A 14 anni leggeva articoli online su come avere successo nella musica. A 15 condivideva le sue canzoni su MySpace nella speranza di essere scoperto. A 17 veniva selezionato per suonare sul palco di BBC Introducing a Glastonbury: era il 2011 e quell’esperienza lo avrebbe portato a firmare un contratto discografico con la Mercury Records. Il suo album di debutto, dal titolo eponimo, uscito l’anno successivo, sarebbe stato candidato al Mercury Prize - tra i riconoscimenti più ambiti del music biz d’oltremanica - e avrebbe venduto quasi 1 milione di copie, diventando uno dei dischi di maggiore successo degli Anni Duemiladieci. Forse ci siamo dimenticati troppo in fretta dei traguardi raggiunti da Jake Bugg al suo esordio. L’enfant prodige più rock degli Anni Duemiladieci oggi ha 30 anni. Ha appena pubblicato il suo sesto album in studio, “A modern day distraction”. E non è più esattamente il “ragazzo più cool della Gran Bretagna”, come fu soprannominato all’epoca.

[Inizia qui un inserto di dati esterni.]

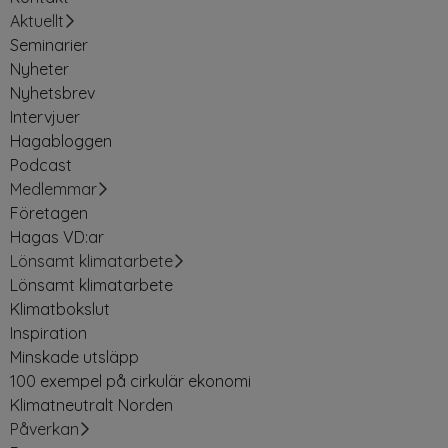
Aktuellt
Seminarier
Nyheter
Nyhetsbrev
Intervjuer
Hagabloggen
Podcast
Medlemmar
Företagen
Hagas VD:ar
Lönsamt klimatarbete
Lönsamt klimatarbete
Klimatbokslut
Inspiration
Minskade utsläpp
100 exempel på cirkulär ekonomi
Klimatneutralt Norden
Påverkan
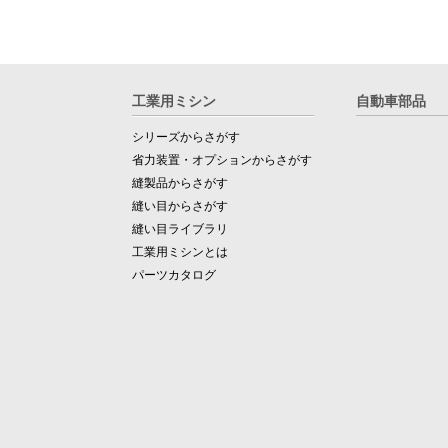
工業用ミシン
自動車部品
シリーズからさがす
省力装置・オプションからさがす
縫製品からさがす
縫い目からさがす
縫い目ライブラリ
工業用ミシンとは
パーツカタログ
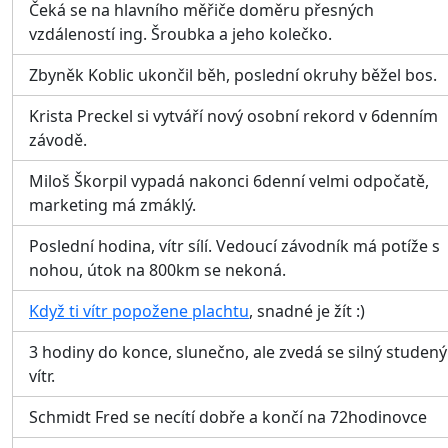
Čeká se na hlavního měřiče doměru přesných
vzdáleností ing. Šroubka a jeho kolečko.
Zbyněk Koblic ukončil běh, poslední okruhy běžel bos.
Krista Preckel si vytváří nový osobní rekord v 6denním
závodě.
Miloš Škorpil vypadá nakonci 6denní velmi odpočatě,
marketing má zmáklý.
Poslední hodina, vítr sílí. Vedoucí závodník má potíže s
nohou, útok na 800km se nekoná.
Když ti vítr popožene plachtu
, snadné je žít :)
3 hodiny do konce, slunečno, ale zvedá se silný studený
vítr.
Schmidt Fred se necítí dobře a končí na 72hodinovce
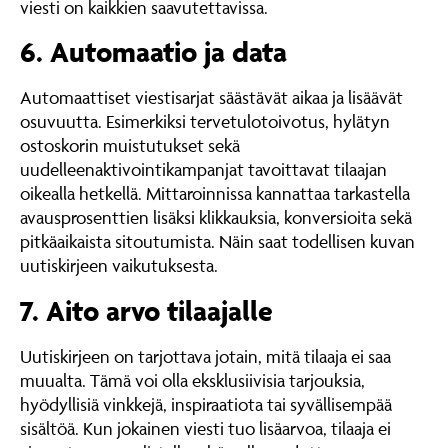
viesti on kaikkien saavutettavissa.
6. Automaatio ja data
Automaattiset viestisarjat säästävät aikaa ja lisäävät
osuvuutta. Esimerkiksi tervetulotoivotus, hylätyn
ostoskorin muistutukset sekä
uudelleenaktivointikampanjat tavoittavat tilaajan
oikealla hetkellä. Mittaroinnissa kannattaa tarkastella
avausprosenttien lisäksi klikkauksia, konversioita sekä
pitkäaikaista sitoutumista. Näin saat todellisen kuvan
uutiskirjeen vaikutuksesta.
7. Aito arvo tilaajalle
Uutiskirjeen on tarjottava jotain, mitä tilaaja ei saa
muualta. Tämä voi olla eksklusiivisia tarjouksia,
hyödyllisiä vinkkejä, inspiraatiota tai syvällisempää
sisältöä. Kun jokainen viesti tuo lisäarvoa, tilaaja ei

“A modern day distraction” segna il ritorno sulle scene del cantautore di Nottingham a distanza di tre anni dal precedente “Saturday night, Sunday morning”. Lì Jake Bugg aveva soddisfatto il pubblico in una veste più pop che in passato, lavorando - tra gli altri - con Steve Mac, uno degli uomini dietro al successo di Ed Sheeran: il disco esordì al terzo posto della classifica settimanale dei più venduti nel Regno Unito, ma la critica storse il naso di fronte alla svolta di Bugg. Stavolta il musicista è tornato a un’attitudine più rock’n’roll e a sonorità più grezze e spigolose: ad ascoltarlo, “A modern day distraction” suona come un antidoto al pop plasticoso di questi anni. “Ci sono stati momenti in cui mi sentivo come se stessi sbattendo la testa contro un muro di mattoni”, ha detto Bugg in una lunga intervista al Guardian, parlando delle scelte musicali, a volte incomprensibili, fatte in questi anni. Come quella volta che - era il 2016 - in “Ain’t no rhyme” provò pure a rappare: “Solo dopo l’uscita mi sono chiesto: ‘Ma perché l’ho fatto?’”.

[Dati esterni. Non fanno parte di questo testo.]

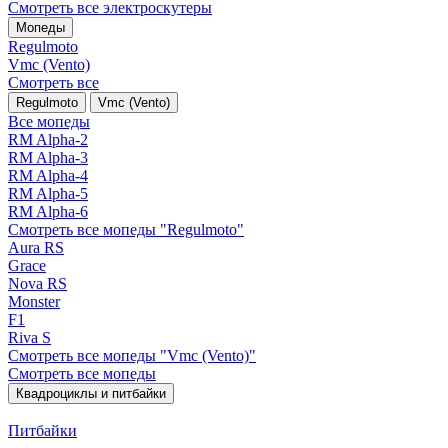
Смотреть все электро­скутеры
Мопеды
Regulmoto
Vmc (Vento)
Смотреть все
Regulmoto
Vmc (Vento)
Все мопеды
RM Alpha-2
RM Alpha-3
RM Alpha-4
RM Alpha-5
RM Alpha-6
Смотреть все мопеды "Regulmoto"
Aura RS
Grace
Nova RS
Monster
F1
Riva S
Смотреть все мопеды "Vmc (Vento)"
Смотреть все мопеды
Квадроциклы и питбайки
Питбайки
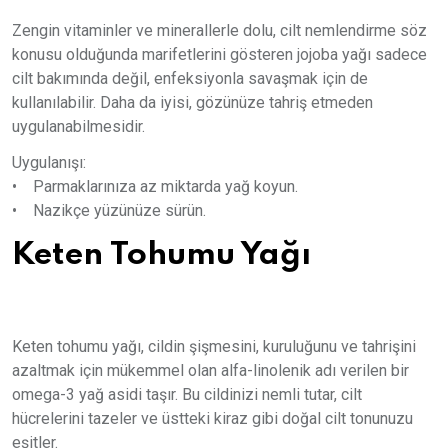
Zengin vitaminler ve minerallerle dolu, cilt nemlendirme söz
konusu olduğunda marifetlerini gösteren jojoba yağı sadece
cilt bakımında değil, enfeksiyonla savaşmak için de
kullanılabilir. Daha da iyisi, gözünüze tahriş etmeden
uygulanabilmesidir.
Uygulanışı:
• Parmaklarınıza az miktarda yağ koyun.
• Nazikçe yüzünüze sürün.
Keten Tohumu Yağı
Keten tohumu yağı, cildin şişmesini, kuruluğunu ve tahrişini
azaltmak için mükemmel olan alfa-linolenik adı verilen bir
omega-3 yağ asidi taşır. Bu cildinizi nemli tutar, cilt
hücrelerini tazeler ve üstteki kiraz gibi doğal cilt tonunuzu
eşitler.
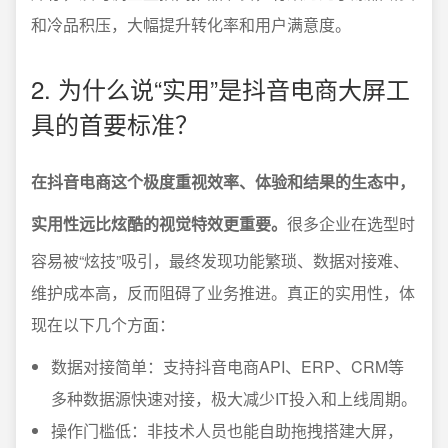
和冷品积压，大幅提升转化率和用户满意度。
2. 为什么说“实用”是抖音电商大屏工
具的首要标准？
在抖音电商这个极度重视效率、体验和结果的生态中，
实用性远比炫酷的视觉特效更重要。
很多企业在选型时
容易被“炫技”吸引，最终发现功能繁琐、数据对接难、
维护成本高，反而阻碍了业务推进。真正的实用性，体
现在以下几个方面：
数据对接简单：支持抖音电商API、ERP、CRM等
多种数据源快速对接，极大减少IT投入和上线周期。
操作门槛低：非技术人员也能自助拖拽搭建大屏，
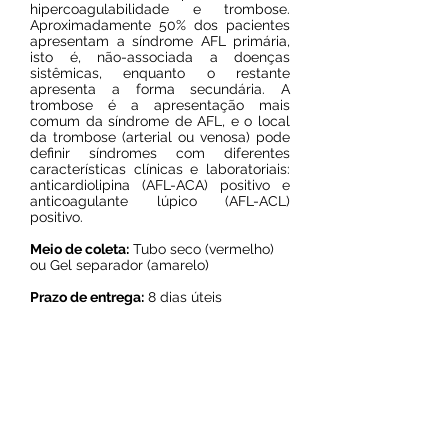
hipercoagulabilidade e trombose.
Aproximadamente 50% dos pacientes
apresentam a síndrome AFL primária,
isto é, não-associada a doenças
sistêmicas, enquanto o restante
apresenta a forma secundária. A
trombose é a apresentação mais
comum da síndrome de AFL, e o local
da trombose (arterial ou venosa) pode
definir síndromes com diferentes
características clínicas e laboratoriais:
anticardiolipina (AFL-ACA) positivo e
anticoagulante lúpico (AFL-ACL)
positivo.
Meio de coleta:
Tubo seco (vermelho)
ou Gel separador (amarelo)
Prazo de entrega:
8 dias úteis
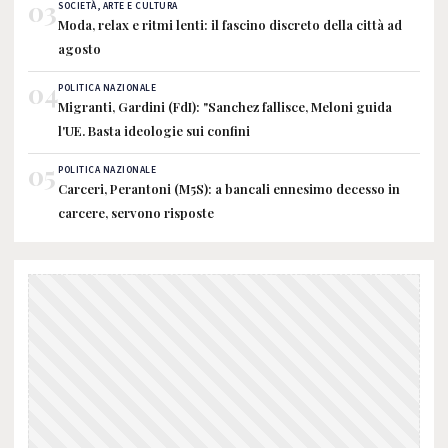
03
SOCIETÀ, ARTE E CULTURA
Moda, relax e ritmi lenti: il fascino discreto della città ad
agosto
04
POLITICA NAZIONALE
Migranti, Gardini (FdI): "Sanchez fallisce, Meloni guida
l'UE. Basta ideologie sui confini
05
POLITICA NAZIONALE
Carceri, Perantoni (M5S): a bancali ennesimo decesso in
carcere, servono risposte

Jake Bugg rimane il più giovane artista maschile ad aver debuttato al primo posto nella classifica degli album più venduti nel Regno Unito: aveva appena 18 anni quando, preso sotto la loro ala protettiva da Iain Archer e Mike Crossey, i produttori che avevano contribuito al successo di band come gli Snow Patrol e gli Arctic Monkeys, conquistò il traguardo con l’album d’esordio. Nelle quattordici tracce che lo componevano, da “Trouble Town” a “Seen it all”, Bugg raccontava il suo sogno di fuggire da un mondo di droga, violenza e persino omicidi, offrendo quadretti particolarmente cupi della vita della classe operaia britannica “A volte è così che può essere crescere in quei posti”, dice lui, cresciuto nei sobborghi di Nottingham. “Non so come sarebbe potuta andare la mia vita se non fossi stato travolto dalla carriera da sogno. La musica mi ha dato una vita completamente nuova, migliore di quanto avrei mai potuto immaginare e sento una specie di responsabilità nel restituire tutto. Ecco perché non mi sono mai fermato, non mi sono mai preso una pausa: mi sembra sbagliato farlo”, aggiunge.

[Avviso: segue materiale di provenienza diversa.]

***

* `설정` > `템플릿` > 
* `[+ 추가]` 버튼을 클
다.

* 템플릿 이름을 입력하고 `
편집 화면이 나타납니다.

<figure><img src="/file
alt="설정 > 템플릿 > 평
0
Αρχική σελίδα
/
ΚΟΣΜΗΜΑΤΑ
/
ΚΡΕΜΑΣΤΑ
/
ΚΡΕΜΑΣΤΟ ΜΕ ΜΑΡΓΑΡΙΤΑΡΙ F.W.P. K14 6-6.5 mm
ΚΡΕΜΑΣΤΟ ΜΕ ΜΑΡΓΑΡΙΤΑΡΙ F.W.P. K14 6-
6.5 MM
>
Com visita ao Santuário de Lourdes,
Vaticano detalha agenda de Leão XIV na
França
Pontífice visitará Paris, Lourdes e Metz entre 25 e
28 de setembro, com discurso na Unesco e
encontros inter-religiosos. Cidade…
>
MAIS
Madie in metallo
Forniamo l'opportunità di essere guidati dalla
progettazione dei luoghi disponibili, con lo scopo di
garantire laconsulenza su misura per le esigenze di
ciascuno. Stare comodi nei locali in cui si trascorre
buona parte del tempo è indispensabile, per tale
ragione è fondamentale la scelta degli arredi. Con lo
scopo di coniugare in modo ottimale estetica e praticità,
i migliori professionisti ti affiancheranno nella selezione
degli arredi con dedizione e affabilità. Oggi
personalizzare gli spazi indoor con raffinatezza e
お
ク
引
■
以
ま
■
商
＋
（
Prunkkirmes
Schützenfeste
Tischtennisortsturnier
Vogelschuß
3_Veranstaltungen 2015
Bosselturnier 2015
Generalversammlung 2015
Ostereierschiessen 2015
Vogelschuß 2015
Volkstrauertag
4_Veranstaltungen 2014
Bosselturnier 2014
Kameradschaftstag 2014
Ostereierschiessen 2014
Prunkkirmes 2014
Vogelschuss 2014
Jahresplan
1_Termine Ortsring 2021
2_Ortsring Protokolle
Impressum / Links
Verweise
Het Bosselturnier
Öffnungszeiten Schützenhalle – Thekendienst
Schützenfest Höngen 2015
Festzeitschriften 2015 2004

All’epoca il New York Times lo definì una sorta di Bob Dylan di nuova generazione: “Se vi piace Bob Dylan, provate Jake Bugg”. Il mito del bardo di Duluth torna anche in “A modern day distraction”, a distanza di dodici anni dal disco del 2012. Basti ascoltare pezzi come “I wrote the book” o “All that I needed was you”. Anche i testi guardano al cantautorato di quegli anni. Il singolo “Zombieland” descrive il circolo vizioso della povertà: protagonista un uomo “che lavora 24 ore su 24 per restare a galla”. Certe sue uscite contro colleghi come i Mumford & Sons (“Contadini eleganti con i banjo”) o gli One Direction (“Devono sapere di essere terribili”) rimangono celebri. Il fatto è che Bugg ha avuto sempre riferimenti diversi dai suoi coetanei, da Donovan a Don McLean, passando per lo stesso Dylan: “Odiavo ciò che passava alla radio. Penso di essere stato ossessionato dall'essere autentico... Ero un po' critico, ma mi faceva solo sembrare più uno stupido che altro”. Oggi è meno ruvido di allora. Ha trovato una sorta di equilibrio interiore: “Sono piuttosto orgoglioso del disco e vorrei che andasse bene. Ma se non dovesse andare bene, penso che potrei ancora dire a me stesso cho ho fatto un buon album e sento di aver trovato di nuovo la strada giusta”.